Statsig's Metrics Catalog allows you to create and organize a collection of metrics, which can be tagged for easy retrieval and association with specific product areas, business functions, or objectives. You can manage change control and maintain quality through versioning and reviews. Additionally, the catalog supports collaboration and standardization across teams, as metrics can be shared and accessed by all team members, ensuring consistency in metric definitions and analyses.

defining metrics with statsig

Within the Shared Metrics Catalog, Statsig offers Tagging which allows for easy organization and retrieval of relevant metrics during analysis, ensuring the right metrics are consistently applied to experiments.

tagging within the shared metrics catalog

Real-time user exposure insights

Statsig’s SDKs automatically manage exposure logging anytime you call the checkGate or getExperiment methods.

Statsig then provides a diagnostics view, which contains a log stream for real-time exposure data, allowing for detailed insights into the evaluation process for each assignment log.

real time user exposure insights

Statsig also runs automated health checks that monitor the health of an experiment, alerting users to potential issues such as imbalances in user allocation or mismatches in metric data.

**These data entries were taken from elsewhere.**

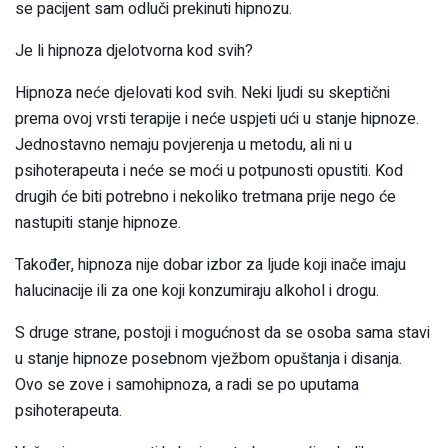
se pacijent sam odluči prekinuti hipnozu.
Je li hipnoza djelotvorna kod svih?
Hipnoza neće djelovati kod svih. Neki ljudi su skeptični
prema ovoj vrsti terapije i neće uspjeti ući u stanje hipnoze.
Jednostavno nemaju povjerenja u metodu, ali ni u
psihoterapeuta i neće se moći u potpunosti opustiti. Kod
drugih će biti potrebno i nekoliko tretmana prije nego će
nastupiti stanje hipnoze.
Također, hipnoza nije dobar izbor za ljude koji inače imaju
halucinacije ili za one koji konzumiraju alkohol i drogu.
S druge strane, postoji i mogućnost da se osoba sama stavi
u stanje hipnoze posebnom vježbom opuštanja i disanja.
Ovo se zove i samohipnoza, a radi se po uputama
psihoterapeuta.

statsig automatic health checks

Managing overlapping experiments

In some cases, running multiple overlapping experiments can lead to interaction effects, where the influence of one experiment impacts the outcomes of another, potentially confounding results. This can make it difficult to isolate the effect of individual changes and understand their true impact on user behavior.

Statsig addresses this challenge with Layers, which allow for the creation of mutually exclusive experiments, ensuring that a user is only part of one experiment within a layer at any given time. This feature helps maintain the integrity of experiment results by preventing overlap and the associated interaction effects between concurrent experiments.

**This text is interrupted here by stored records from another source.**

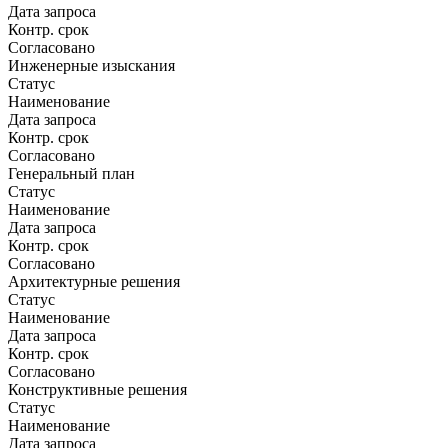
Дата запроса
Контр. срок
Согласовано
Инженерные изыскания
Статус
Наименование
Дата запроса
Контр. срок
Согласовано
Генеральный план
Статус
Наименование
Дата запроса
Контр. срок
Согласовано
Архитектурные решения
Статус
Наименование
Дата запроса
Контр. срок
Согласовано
Конструктивные решения
Статус
Наименование
Дата запроса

Also, within Statsig, Teams can be configured at the project level to control pinned metrics, template access and enforce template usage, providing an additional layer of oversight and reducing the likelihood of mistakes in experiment setup.

Technical debugging with Statsig

Statsig allows you to enable the experiment in lower environments without affecting production traffic. Statsig also allows you to override specific users, for example, if you wanted to test your feature with employees first in production.

testing a feature with employees first

Statsig's Metric Alerts notify you when a metric deviates beyond a set threshold, which can be crucial for identifying issues in an experiment. These alerts can be configured to monitor for specific changes, such as a drop in daily active users (DAU) or checkout events, and can be set to check for hourly or daily variances. When an alert is triggered, subscribers receive notifications via email, the Statsig Console, and Slack, allowing for quick investigation and debugging of the experiment.

metric delta alerts

Looking forward

Digital experimentation is a powerful way to drive product innovation and growth, but it comes with its own set of challenges. By understanding common pitfalls and implementing best practices, you can set your experiments up for success. Statsig, with its comprehensive suite of tools, can be a valuable ally in this process, providing the infrastructure and insights needed to run effective experiments.

Whether you're just getting started or looking to refine your approach, Statsig's platform is designed to support you every step of the way. Happy experimenting!